In China, for example, the NMPA has established a “conditional approval” pathway for drugs that show promise based on RWD/RWE, allowing them to enter the market earlier while continuing to collect data to support their full approval. In 2021, the Center for Drug Evaluation (CDE) of NMPA issued Guidance for Real-World Data used to Generate Real-World Evidence covering a wide range of topics such as origin and actual situation, data adaptability evaluation, RWD handling, compliance, security and quality management systems, and communication with surveillance organizations.

Japan’s PMDA has also established a framework for using RWD/RWE in regulatory decision-making, with a focus on post-marketing surveillance and safety monitoring. The first guidelines issued by the Japanese authority focus on Basic Principles on Utilization of Registry for Applications and Points to Consider for Ensuring the Reliability in Utilization of Registry Data for Applications.

The MFDS in South Korea recently issued guidelines on the use of RWE in regulatory decision-making, with a focus on the use of RWD to support clinical trial design and post-market surveillance:

Medical information databases are a new data source for post-market research, and the need for specific guidelines for research practices using them is now emerging.

RWD/RWE use and acceptance is also gaining importance in Australia. TGA has established a framework for the use of RWD/RWE in regulatory decision-making, which includes the use of data from electronic health records, disease registries, and administrative data. Australia has also launched pilots to check the feasibility and reliability of RWD/RWE in specific regulatory contexts.

Overall, the use of RWD/RWE in regulatory decision-making is still relatively new in Asia, but its potential benefits in terms of accelerating drug approvals and improving patient outcomes are becoming increasingly recognized by regulatory authorities and interest in producing regulatory frameworks around it is increasing.

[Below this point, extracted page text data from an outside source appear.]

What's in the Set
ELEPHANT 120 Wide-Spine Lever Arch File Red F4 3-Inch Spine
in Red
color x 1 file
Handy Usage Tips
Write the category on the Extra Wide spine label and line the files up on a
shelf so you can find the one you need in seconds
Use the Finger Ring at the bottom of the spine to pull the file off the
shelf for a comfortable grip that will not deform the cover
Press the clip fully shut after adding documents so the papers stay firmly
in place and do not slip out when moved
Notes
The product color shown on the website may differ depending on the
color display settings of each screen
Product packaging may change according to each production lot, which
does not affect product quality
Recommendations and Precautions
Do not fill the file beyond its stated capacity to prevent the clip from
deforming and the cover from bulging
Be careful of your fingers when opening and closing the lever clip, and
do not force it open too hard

In other regions, RWD/RWE use and acceptance is still in the early stages, but recognition of the potential of RWD/RWE to inform regulatory decisions, support clinical practice, and inform healthcare policy is increasing.

Priorities in 2023

In 2023, all eyes are on the ICH Assembly scheduled for June 2023, which will analyze the Reflection Paper drafted by FDA, EMA, and Health Canada, focusing on “international harmonisation of real-world evidence terminology, and convergence of general principles regarding planning and reporting of studies using real-world data, with a focus on effectiveness of medicines.”

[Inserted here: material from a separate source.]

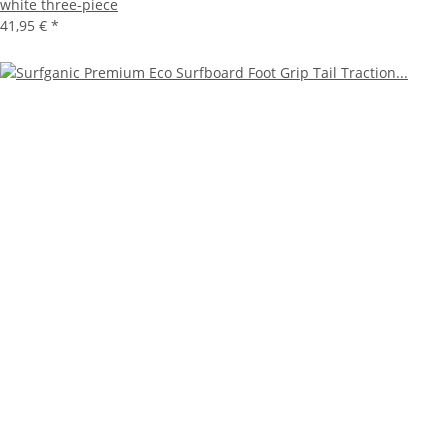
white three-piece
41,95 €
*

Although RWD/RWE will not be the answer to all research questions, it has the potential to reduce the burden of conducting clinical trials and advance the way we develop drugs. We live in a crucial moment in time when RWD/RWE could play a pivotal role in how we design clinical trials.

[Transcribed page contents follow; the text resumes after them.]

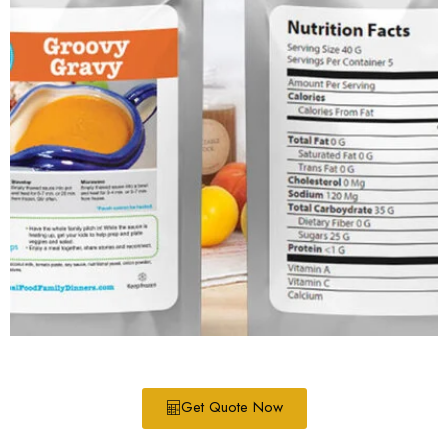
Get Quote Now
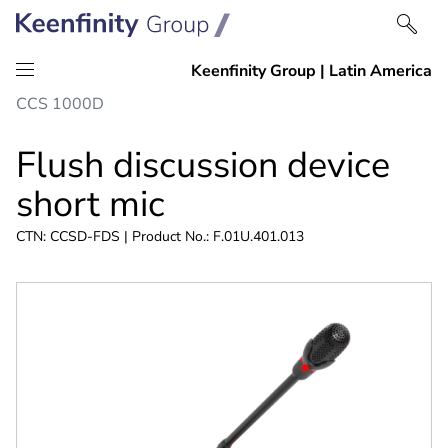
Skip
Skip
CCS 1000D
to
to
content
navigation
Flush discussion device
short mic
CTN: CCSD-FDS | Product No.: F.01U.401.013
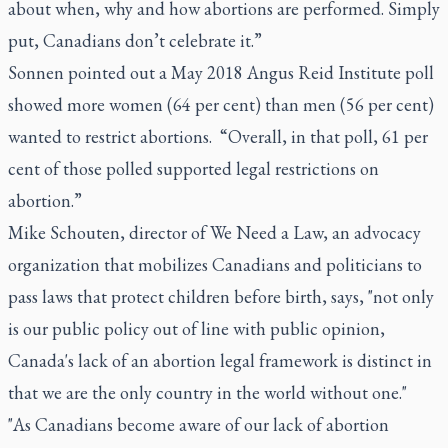
about when, why and how abortions are performed. Simply
put, Canadians don’t celebrate it.”
Sonnen pointed out a May 2018 Angus Reid Institute poll
showed more women (64 per cent) than men (56 per cent)
wanted to restrict abortions. “Overall, in that poll, 61 per
cent of those polled supported legal restrictions on
abortion.”
Mike Schouten, director of We Need a Law, an advocacy
organization that mobilizes Canadians and politicians to
pass laws that protect children before birth, says, "not only
is our public policy out of line with public opinion,
Canada's lack of an abortion legal framework is distinct in
that we are the only country in the world without one."
"As Canadians become aware of our lack of abortion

If FDA will focus on releasing guidance for externally controlled trials, non-interventional studies, and using clinical practice data in randomized controlled trials, EMA will continue advancing work through DARWIN EU and aim to conduct 150 studies by 2025 on the other side of the Atlantic.

There is need for increased awareness, education, and pilots to advance the use of RWD/RWE beyond safety studies or identifying new patient populations. Rather than just complement clinical trial data, RWE studies must generate their own reliable effectiveness, safety, and related data.


RWD and RWE are beginning to meaningfully impact nearly every phase of the drug or therapeutic lifecycle. They can generate faster approvals and access to medicines, and bridge the gaps for unmet medical needs, more economically and quickly than traditional randomized clinical trials. But as drug development becomes more personalized and the pace of innovation accelerates (especially in cell and gene therapies), this raises significant challenges for regulators who must make decisions based on existing regulatory frameworks. Building trust and confidence in RWD/RWE requires open dialogue and collaboration to ensure we all walk the same path toward a future-ready regulatory framework.